-------- DATA FOR REVIEW --------
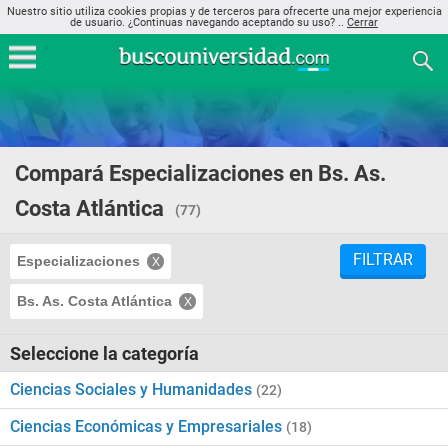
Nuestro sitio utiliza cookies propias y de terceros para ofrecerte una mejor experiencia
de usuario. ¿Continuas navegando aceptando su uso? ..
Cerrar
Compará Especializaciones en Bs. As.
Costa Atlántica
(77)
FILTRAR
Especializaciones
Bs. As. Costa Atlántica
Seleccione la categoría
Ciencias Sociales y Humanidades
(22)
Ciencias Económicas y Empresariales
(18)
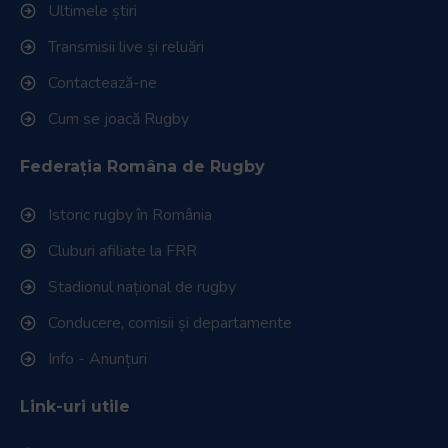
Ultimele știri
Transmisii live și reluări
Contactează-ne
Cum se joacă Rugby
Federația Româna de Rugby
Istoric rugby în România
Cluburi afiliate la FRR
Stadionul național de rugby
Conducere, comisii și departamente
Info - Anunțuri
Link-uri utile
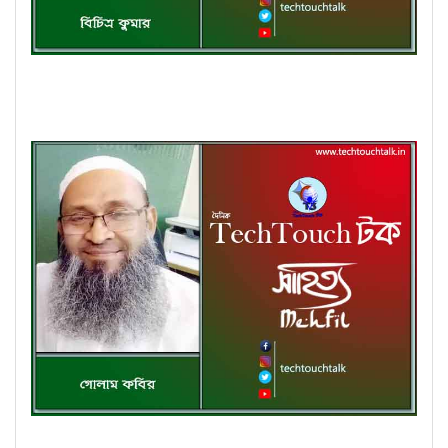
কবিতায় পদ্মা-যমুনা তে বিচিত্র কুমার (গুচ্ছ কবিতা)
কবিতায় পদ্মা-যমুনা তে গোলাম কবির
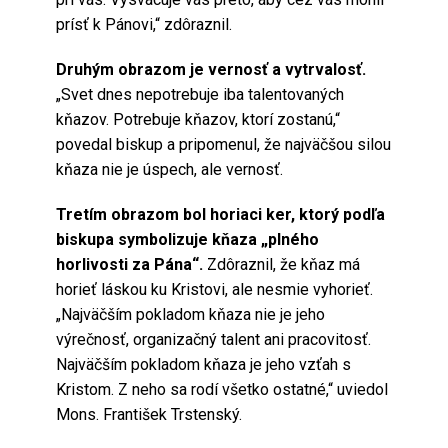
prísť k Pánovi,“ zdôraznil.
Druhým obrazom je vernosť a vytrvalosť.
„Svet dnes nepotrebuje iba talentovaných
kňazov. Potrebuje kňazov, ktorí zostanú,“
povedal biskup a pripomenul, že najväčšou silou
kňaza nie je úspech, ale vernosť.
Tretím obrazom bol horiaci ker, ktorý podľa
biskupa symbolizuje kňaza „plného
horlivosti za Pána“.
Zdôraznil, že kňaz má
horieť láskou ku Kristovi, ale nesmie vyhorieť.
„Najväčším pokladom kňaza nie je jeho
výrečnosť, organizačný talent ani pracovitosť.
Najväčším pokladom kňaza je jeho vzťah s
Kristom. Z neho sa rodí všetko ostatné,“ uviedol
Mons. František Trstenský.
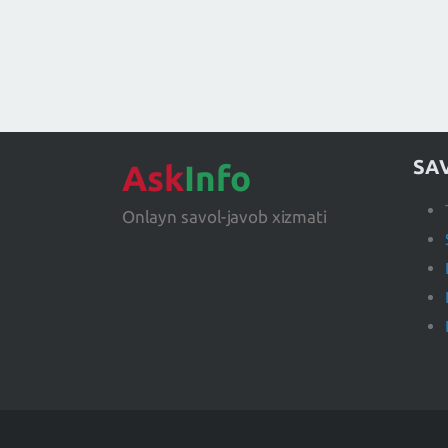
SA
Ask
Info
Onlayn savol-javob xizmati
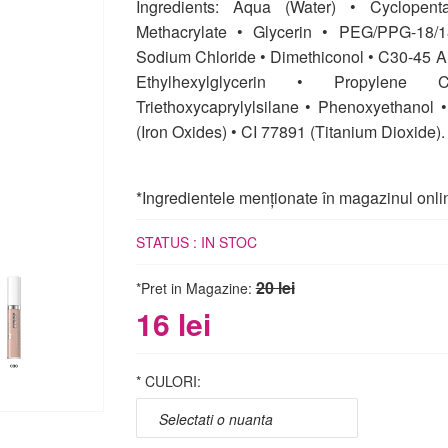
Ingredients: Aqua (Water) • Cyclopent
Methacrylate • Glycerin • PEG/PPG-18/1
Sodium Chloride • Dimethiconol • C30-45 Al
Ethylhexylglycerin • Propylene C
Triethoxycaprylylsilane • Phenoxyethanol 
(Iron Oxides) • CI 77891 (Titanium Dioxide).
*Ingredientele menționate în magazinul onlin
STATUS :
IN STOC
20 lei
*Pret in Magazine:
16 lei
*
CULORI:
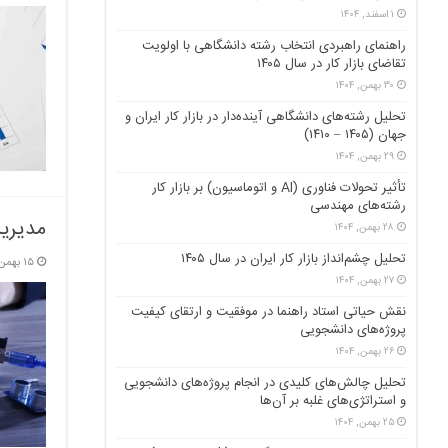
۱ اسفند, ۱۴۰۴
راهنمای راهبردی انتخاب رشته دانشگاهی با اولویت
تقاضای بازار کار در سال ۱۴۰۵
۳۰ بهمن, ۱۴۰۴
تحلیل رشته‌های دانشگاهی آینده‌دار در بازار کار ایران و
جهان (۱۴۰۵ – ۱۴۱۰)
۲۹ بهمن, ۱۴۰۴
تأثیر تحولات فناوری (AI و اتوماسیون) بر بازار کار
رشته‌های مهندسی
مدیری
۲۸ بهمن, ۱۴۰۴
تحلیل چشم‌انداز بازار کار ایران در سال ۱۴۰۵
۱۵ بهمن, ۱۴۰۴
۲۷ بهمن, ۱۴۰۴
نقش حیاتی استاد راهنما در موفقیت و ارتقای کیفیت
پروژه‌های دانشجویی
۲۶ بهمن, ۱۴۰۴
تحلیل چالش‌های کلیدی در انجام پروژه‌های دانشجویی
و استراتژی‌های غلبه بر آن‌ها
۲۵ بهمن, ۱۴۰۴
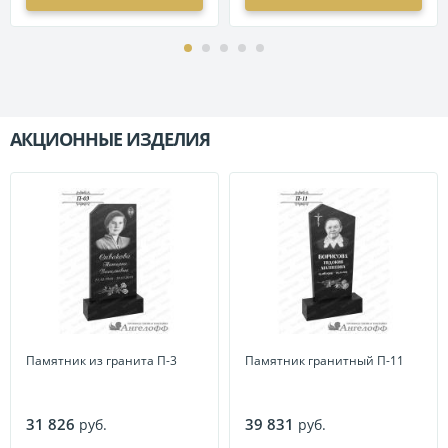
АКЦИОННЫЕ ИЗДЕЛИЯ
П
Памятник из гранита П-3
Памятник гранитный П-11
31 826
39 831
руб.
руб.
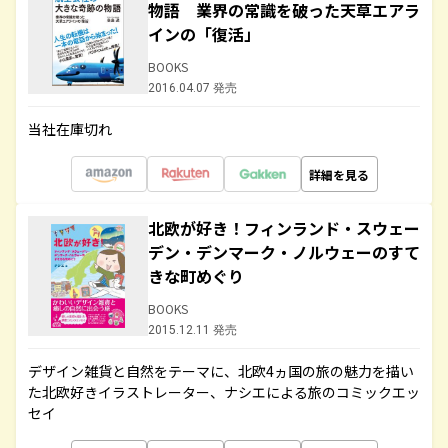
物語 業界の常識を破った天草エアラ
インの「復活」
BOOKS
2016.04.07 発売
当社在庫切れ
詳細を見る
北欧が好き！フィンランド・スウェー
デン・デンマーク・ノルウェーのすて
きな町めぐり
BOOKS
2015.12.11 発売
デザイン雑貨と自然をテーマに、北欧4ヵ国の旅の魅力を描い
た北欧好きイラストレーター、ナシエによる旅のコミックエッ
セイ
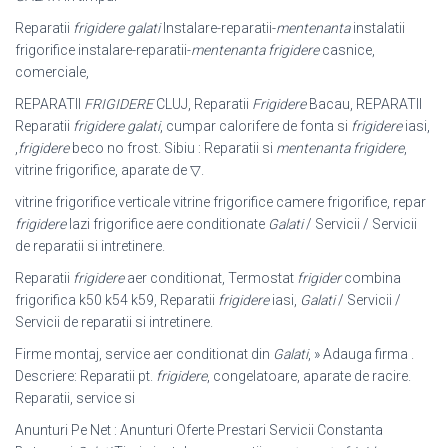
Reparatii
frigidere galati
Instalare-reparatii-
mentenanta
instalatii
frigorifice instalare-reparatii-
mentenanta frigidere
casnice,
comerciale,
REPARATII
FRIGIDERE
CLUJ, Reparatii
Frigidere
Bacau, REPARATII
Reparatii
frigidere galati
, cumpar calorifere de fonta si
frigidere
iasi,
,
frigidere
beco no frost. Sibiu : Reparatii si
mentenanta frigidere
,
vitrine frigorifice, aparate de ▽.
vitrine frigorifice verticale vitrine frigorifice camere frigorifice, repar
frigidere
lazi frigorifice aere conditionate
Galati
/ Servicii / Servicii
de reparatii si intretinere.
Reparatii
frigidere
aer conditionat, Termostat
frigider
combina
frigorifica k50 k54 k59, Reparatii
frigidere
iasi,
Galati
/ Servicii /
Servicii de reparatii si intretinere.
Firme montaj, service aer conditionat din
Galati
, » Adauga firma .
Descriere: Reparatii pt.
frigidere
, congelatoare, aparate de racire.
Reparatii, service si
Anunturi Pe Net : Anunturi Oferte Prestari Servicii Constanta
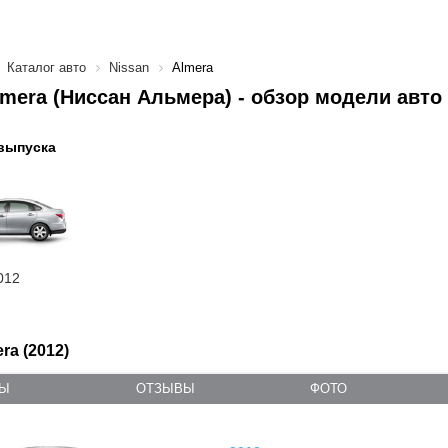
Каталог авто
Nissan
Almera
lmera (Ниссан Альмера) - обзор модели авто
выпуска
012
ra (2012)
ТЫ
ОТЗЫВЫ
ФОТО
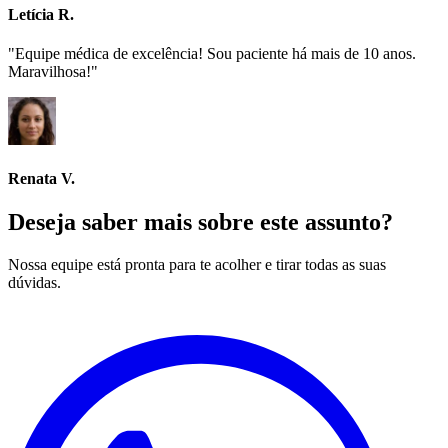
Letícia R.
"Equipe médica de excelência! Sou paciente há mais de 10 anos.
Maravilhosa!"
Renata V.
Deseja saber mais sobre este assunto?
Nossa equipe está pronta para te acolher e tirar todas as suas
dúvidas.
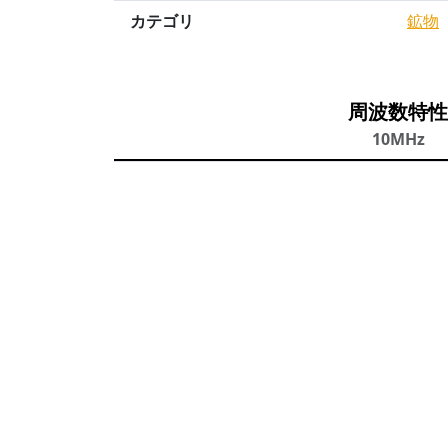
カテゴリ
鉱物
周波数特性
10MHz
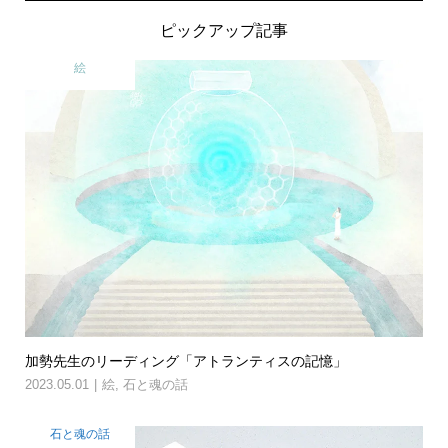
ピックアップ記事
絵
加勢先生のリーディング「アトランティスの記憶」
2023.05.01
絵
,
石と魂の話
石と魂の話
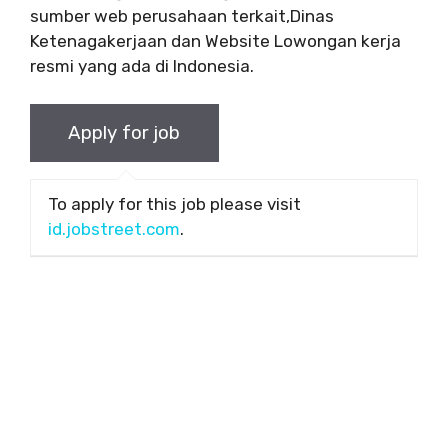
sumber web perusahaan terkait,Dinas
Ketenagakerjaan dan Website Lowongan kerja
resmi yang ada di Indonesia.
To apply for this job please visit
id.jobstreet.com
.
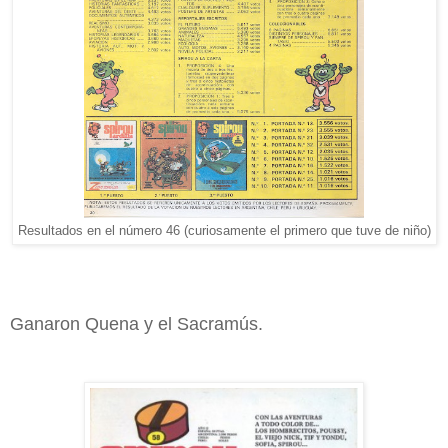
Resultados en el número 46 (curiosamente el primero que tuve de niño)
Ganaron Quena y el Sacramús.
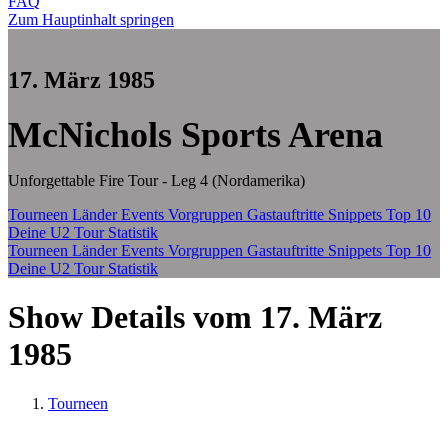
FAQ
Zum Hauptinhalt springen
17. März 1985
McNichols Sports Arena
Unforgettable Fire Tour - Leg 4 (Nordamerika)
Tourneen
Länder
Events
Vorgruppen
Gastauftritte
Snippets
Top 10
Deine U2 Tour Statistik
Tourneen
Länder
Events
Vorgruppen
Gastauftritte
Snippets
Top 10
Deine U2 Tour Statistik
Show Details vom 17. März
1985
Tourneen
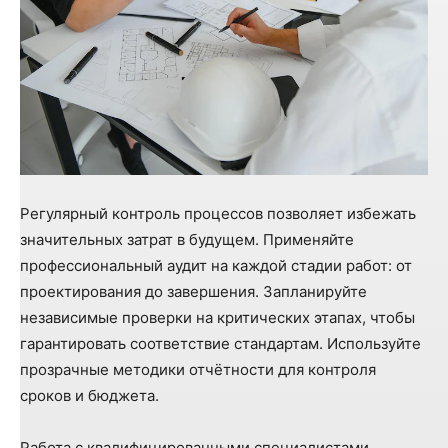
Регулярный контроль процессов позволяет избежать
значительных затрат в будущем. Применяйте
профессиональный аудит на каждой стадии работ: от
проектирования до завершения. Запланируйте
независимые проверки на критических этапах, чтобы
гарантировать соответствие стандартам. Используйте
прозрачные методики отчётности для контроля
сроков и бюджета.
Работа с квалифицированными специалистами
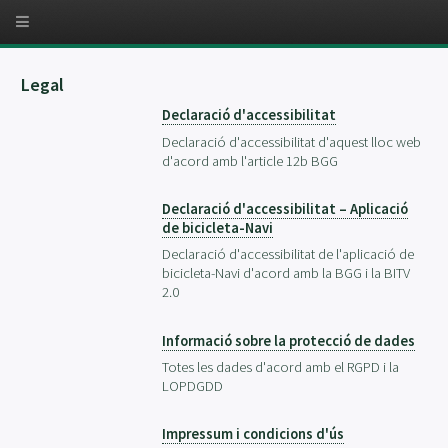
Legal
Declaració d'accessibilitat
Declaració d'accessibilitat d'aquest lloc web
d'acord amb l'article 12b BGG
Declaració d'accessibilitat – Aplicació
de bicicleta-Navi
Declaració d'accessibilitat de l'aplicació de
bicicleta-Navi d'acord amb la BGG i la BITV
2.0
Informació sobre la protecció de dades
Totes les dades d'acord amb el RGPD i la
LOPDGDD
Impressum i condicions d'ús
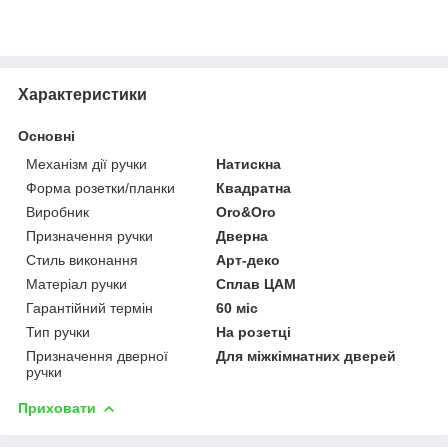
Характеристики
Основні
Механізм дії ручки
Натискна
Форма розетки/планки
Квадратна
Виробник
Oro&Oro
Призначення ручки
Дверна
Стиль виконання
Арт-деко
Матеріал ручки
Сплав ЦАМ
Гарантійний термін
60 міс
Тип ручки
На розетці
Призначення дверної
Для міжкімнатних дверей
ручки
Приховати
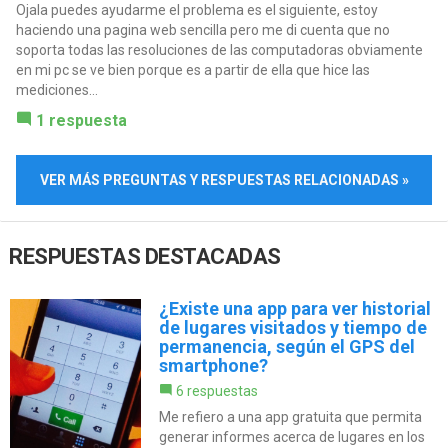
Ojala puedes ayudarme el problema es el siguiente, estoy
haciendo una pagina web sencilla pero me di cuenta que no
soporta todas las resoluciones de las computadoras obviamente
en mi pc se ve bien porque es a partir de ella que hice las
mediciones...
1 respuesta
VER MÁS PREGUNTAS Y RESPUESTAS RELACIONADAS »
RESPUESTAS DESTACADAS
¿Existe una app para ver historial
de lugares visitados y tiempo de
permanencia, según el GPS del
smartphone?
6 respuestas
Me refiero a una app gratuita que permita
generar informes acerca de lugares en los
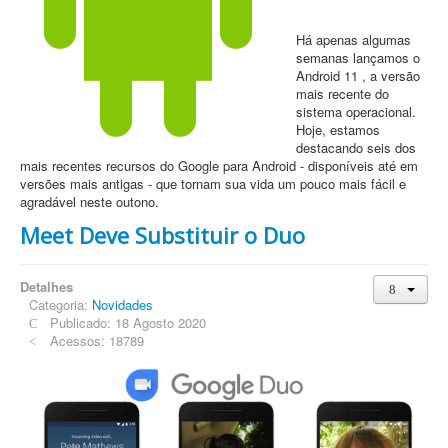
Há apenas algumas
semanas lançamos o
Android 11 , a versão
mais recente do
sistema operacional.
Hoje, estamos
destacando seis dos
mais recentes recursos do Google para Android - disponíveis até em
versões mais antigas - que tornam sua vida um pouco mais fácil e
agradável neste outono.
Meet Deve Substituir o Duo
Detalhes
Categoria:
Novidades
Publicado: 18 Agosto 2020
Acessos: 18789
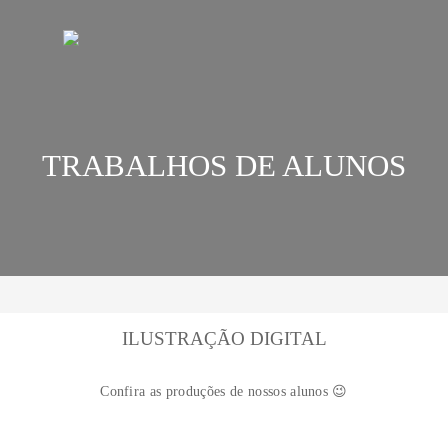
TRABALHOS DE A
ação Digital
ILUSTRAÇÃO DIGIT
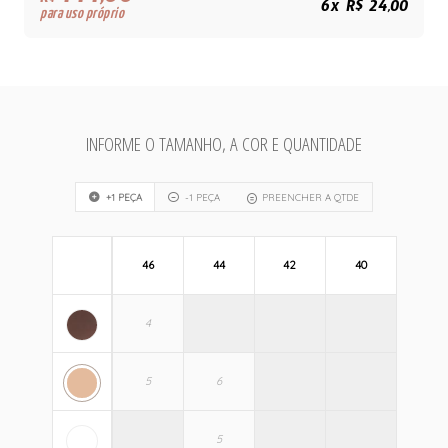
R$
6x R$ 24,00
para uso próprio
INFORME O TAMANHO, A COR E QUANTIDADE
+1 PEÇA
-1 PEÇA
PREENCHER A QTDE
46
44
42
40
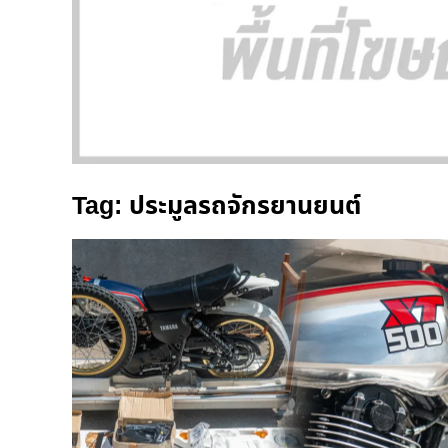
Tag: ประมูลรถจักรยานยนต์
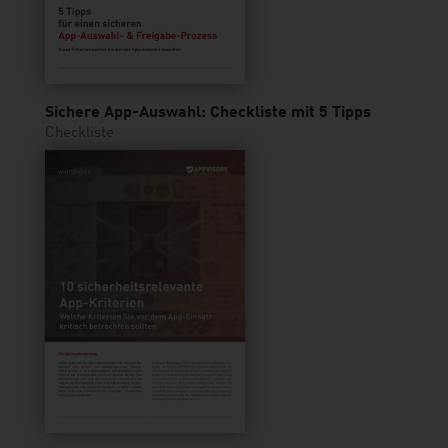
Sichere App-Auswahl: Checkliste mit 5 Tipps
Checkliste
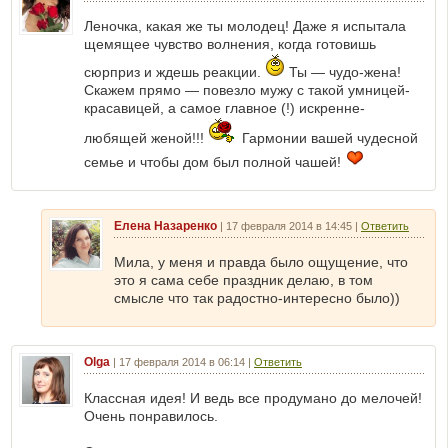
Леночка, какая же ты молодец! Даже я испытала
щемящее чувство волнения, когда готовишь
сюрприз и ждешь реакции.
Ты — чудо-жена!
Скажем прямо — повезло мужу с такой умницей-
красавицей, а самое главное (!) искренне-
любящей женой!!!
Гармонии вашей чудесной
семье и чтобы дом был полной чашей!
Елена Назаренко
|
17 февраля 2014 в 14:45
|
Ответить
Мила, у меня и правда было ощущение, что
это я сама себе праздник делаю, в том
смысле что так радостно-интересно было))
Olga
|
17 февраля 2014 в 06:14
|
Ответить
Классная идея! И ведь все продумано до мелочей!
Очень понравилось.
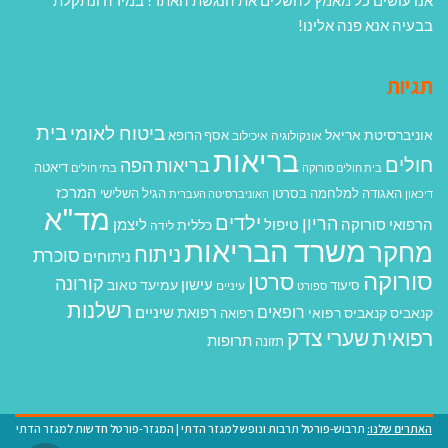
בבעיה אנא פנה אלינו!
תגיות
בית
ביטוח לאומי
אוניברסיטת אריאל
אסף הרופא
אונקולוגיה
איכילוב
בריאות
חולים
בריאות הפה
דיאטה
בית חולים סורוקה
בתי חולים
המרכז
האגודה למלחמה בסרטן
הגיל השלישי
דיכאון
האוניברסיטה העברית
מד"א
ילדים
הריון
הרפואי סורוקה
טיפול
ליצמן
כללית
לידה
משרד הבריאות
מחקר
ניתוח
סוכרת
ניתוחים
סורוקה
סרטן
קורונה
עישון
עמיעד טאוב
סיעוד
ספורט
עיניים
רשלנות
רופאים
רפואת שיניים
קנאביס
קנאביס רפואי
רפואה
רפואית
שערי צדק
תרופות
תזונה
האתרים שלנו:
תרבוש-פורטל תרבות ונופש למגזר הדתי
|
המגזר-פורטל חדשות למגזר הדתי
--------
WHAT IS NEEDED
Begin at the line in the entries above that has "تقاضای بازار کار در سال ۱۴۰۵", stop after the line that has "To apply for this job please visit", and output exactly those lines without pictures.

SOLUTION TO THIS TASK
تقاضای بازار کار در سال ۱۴۰۵
۳۰ بهمن, ۱۴۰۴
تحلیل رشته‌های دانشگاهی آینده‌دار در بازار کار ایران و
جهان (۱۴۰۵ – ۱۴۱۰)
۲۹ بهمن, ۱۴۰۴
تأثیر تحولات فناوری (AI و اتوماسیون) بر بازار کار
رشته‌های مهندسی
مدیری
۲۸ بهمن, ۱۴۰۴
تحلیل چشم‌انداز بازار کار ایران در سال ۱۴۰۵
۱۵ بهمن, ۱۴۰۴
۲۷ بهمن, ۱۴۰۴
نقش حیاتی استاد راهنما در موفقیت و ارتقای کیفیت
پروژه‌های دانشجویی
۲۶ بهمن, ۱۴۰۴
تحلیل چالش‌های کلیدی در انجام پروژه‌های دانشجویی
و استراتژی‌های غلبه بر آن‌ها
۲۵ بهمن, ۱۴۰۴
АКЦИОННЫЕ ИЗДЕЛИЯ
П
Памятник из гранита П-3
Памятник гранитный П-11
31 826
39 831
руб.
руб.
物語 業界の常識を破った天草エアラ
インの「復活」
BOOKS
2016.04.07 発売
当社在庫切れ
詳細を見る
北欧が好き！フィンランド・スウェー
デン・デンマーク・ノルウェーのすて
きな町めぐり
BOOKS
2015.12.11 発売
デザイン雑貨と自然をテーマに、北欧4ヵ国の旅の魅力を描い
た北欧好きイラストレーター、ナシエによる旅のコミックエッ
セイ
Reparatii
frigidere galati
Instalare-reparatii-
mentenanta
instalatii
frigorifice instalare-reparatii-
mentenanta frigidere
casnice,
comerciale,
REPARATII
FRIGIDERE
CLUJ, Reparatii
Frigidere
Bacau, REPARATII
Reparatii
frigidere galati
, cumpar calorifere de fonta si
frigidere
iasi,
,
frigidere
beco no frost. Sibiu : Reparatii si
mentenanta frigidere
,
vitrine frigorifice, aparate de ▽.
vitrine frigorifice verticale vitrine frigorifice camere frigorifice, repar
frigidere
lazi frigorifice aere conditionate
Galati
/ Servicii / Servicii
de reparatii si intretinere.
Reparatii
frigidere
aer conditionat, Termostat
frigider
combina
frigorifica k50 k54 k59, Reparatii
frigidere
iasi,
Galati
/ Servicii /
Servicii de reparatii si intretinere.
Firme montaj, service aer conditionat din
Galati
, » Adauga firma .
Descriere: Reparatii pt.
frigidere
, congelatoare, aparate de racire.
Reparatii, service si
Anunturi Pe Net : Anunturi Oferte Prestari Servicii Constanta
Каталог авто
Nissan
Almera
lmera (Ниссан Альмера) - обзор модели авто
выпуска
012
ra (2012)
ТЫ
ОТЗЫВЫ
ФОТО
Letícia R.
"Equipe médica de excelência! Sou paciente há mais de 10 anos.
Maravilhosa!"
Renata V.
Deseja saber mais sobre este assunto?
Nossa equipe está pronta para te acolher e tirar todas as suas
dúvidas.
カテゴリ
鉱物
周波数特性
10MHz
ピックアップ記事
絵
加勢先生のリーディング「アトランティスの記憶」
2023.05.01
絵
,
石と魂の話
石と魂の話
sumber web perusahaan terkait,Dinas
Ketenagakerjaan dan Website Lowongan kerja
resmi yang ada di Indonesia.
To apply for this job please visit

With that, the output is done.